To verify the pipeline runs end-to-end without retraining the real models, once the raw board databases are in `data/raw/`:

```bash
python scripts/01_tokenize_routes.py \
  --out-dir /tmp/cbgpt_smoke/tokenized \
  --max-routes-per-board 20

python scripts/02_train_grade_predictor.py \
  --tokenized-dir /tmp/cbgpt_smoke/tokenized \
  --out-dir /tmp/cbgpt_smoke/grade_prediction \
  --model-dir /tmp/cbgpt_smoke/models \
  --smoke-test

python scripts/03_train_route_generator.py \
  --tokenized-dir /tmp/cbgpt_smoke/tokenized \
  --out-dir /tmp/cbgpt_smoke/generation \
  --model-dir /tmp/cbgpt_smoke/models \
  --smoke-test \
  --generate-angles 40 \
  --generate-grades 6

python scripts/04_evaluate_generated_routes.py \
  --tokenized-dir /tmp/cbgpt_smoke/tokenized \
  --generated-dir /tmp/cbgpt_smoke/generation \
  --out-dir /tmp/cbgpt_smoke/evaluation \
  --grade-model-path /tmp/cbgpt_smoke/models/joint_transformer_grade_predictor.pth \
  --device cpu
```

The numbers from this run are meaningless — it only checks that the code runs.

---

## API endpoints (for the webapp)

```
GET  /api/health
GET  /api/boards
POST /api/generate
POST /api/predict
```

Example generation payload:

```json
{
  "board": "tb2",
  "angle": 40,
  "grade": 6,
  "temperature": 0.9,
  "top_k": 50,
  "max_new_tokens": 40
}
```

Example prediction payload:

```json
{
  "board": "kilter",
  "angle": 40,
  "frames": "p1127r12p1196r13p1216r13p1388r14"
}
```

---

## Repository layout

```
ClimbingBoardGPT/
├── configs/          Board-specific config files (role IDs, angle ranges, etc.)
├── data/
│   ├── raw/          Raw SQLite databases (not in git)
│   └── processed/    Tokenized data and training outputs (not in git)
├── images/           Board background images
├── models/           Trained model checkpoints (not in git)
├── notebooks/        Executed Jupyter notebooks documenting each pipeline step
├── scripts/          Training scripts (01–04) and CLI demo scripts
├── src/climbingboardgpt/   Importable package — models, tokenization, inference, etc.
├── tests/            Unit tests
├── webapp/           FastAPI server + browser-side SVG route builder
├── docker-compose.webapp.yml
├── requirements.txt
└── pyproject.toml
```

The main package modules:

| Module | What it does |
|---|---|
| `config.py` | Loads board JSON configs and role mappings |
| `data.py` | Reads from the SQLite board databases |
| `tokenization.py` | Converts frames strings to/from token sequences |
| `datasets.py` | PyTorch dataset adapters for training |
| `models.py` | Transformer encoder (grade predictor) and GPT (generator) |
| `generation.py` | Sampling, validity checks, frames reconstruction |
| `inference.py` | Model loading and inference helpers used by the webapp and demos |
| `evaluation.py` | Validity, novelty, and grade-consistency metrics |
| `visualization.py` | Board image overlays |
| `grades.py`, `metrics.py`, `utils.py` | Grade mapping, reporting helpers |

---

## Important caveats

- **Generated routes are machine-made candidates.** Always inspect them before climbing.
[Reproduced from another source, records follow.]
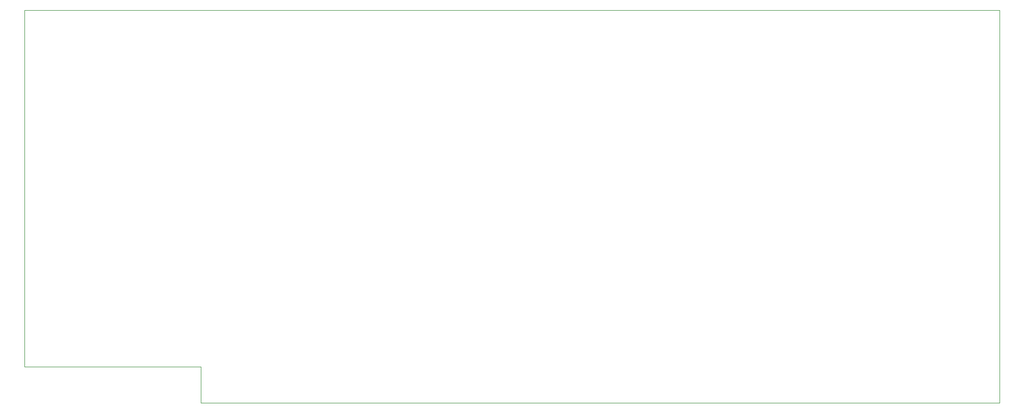
<source format=gbr>
%TF.GenerationSoftware,KiCad,Pcbnew,8.0.8*%
%TF.CreationDate,2025-04-22T21:40:42-07:00*%
%TF.ProjectId,display,64697370-6c61-4792-9e6b-696361645f70,rev?*%
%TF.SameCoordinates,Original*%
%TF.FileFunction,Profile,NP*%
%FSLAX46Y46*%
G04 Gerber Fmt 4.6, Leading zero omitted, Abs format (unit mm)*
G04 Created by KiCad (PCBNEW 8.0.8) date 2025-04-22 21:40:42*
%MOMM*%
%LPD*%
G01*
G04 APERTURE LIST*
%TA.AperFunction,Profile*%
%ADD10C,0.050000*%
%TD*%
G04 APERTURE END LIST*
D10*
X233335400Y-127241300D02*
X100650000Y-127241300D01*
X100650000Y-121220000D01*
X71358200Y-121220000D01*
X71358200Y-61808700D01*
X233335400Y-61808700D01*
X233335400Y-127241300D01*
M02*

</source>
They are not guaranteed to be safe, fun, or even physically possible.
- **Grade predictions are estimates, not ground truth.** Climbing grades are subjective, board-style-dependent, and noisy even in the training data.
- **The hold sequence is a canonical ordering, not intended beta.** The model sorts holds by role and position; this is not necessarily the order you would climb them.
- **This is a research/hobby project**, not affiliated with Tension Climbing or Kilter/Setter Closet.

---

## Background and related work

This repo is the transformer/GPT follow-up to two earlier analysis projects:
- [Tension-Board-2-Analysis](https://github.com/psark007/Tension-Board-2-Analysis)
- [Kilter-Board-Analysis](https://github.com/psark007/Kilter-Board-Analysis)

The route generator architecture is inspired by Andrej Karpathy's [nanoGPT](https://github.com/karpathy/nanoGPT).

Board layouts, hold metadata, and route data are from the [Tension Board 2](https://tensionclimbing.com/products/tension-board-2) and [Kilter Board](https://settercloset.com/collections/kilter-board) apps, loaded via [`BoardLib`](https://github.com/lemeryfertitta/BoardLib). This project is unaffiliated with Tension Climbing or Kilter.

---

## License

MIT — see [LICENSE](LICENSE). Educational use.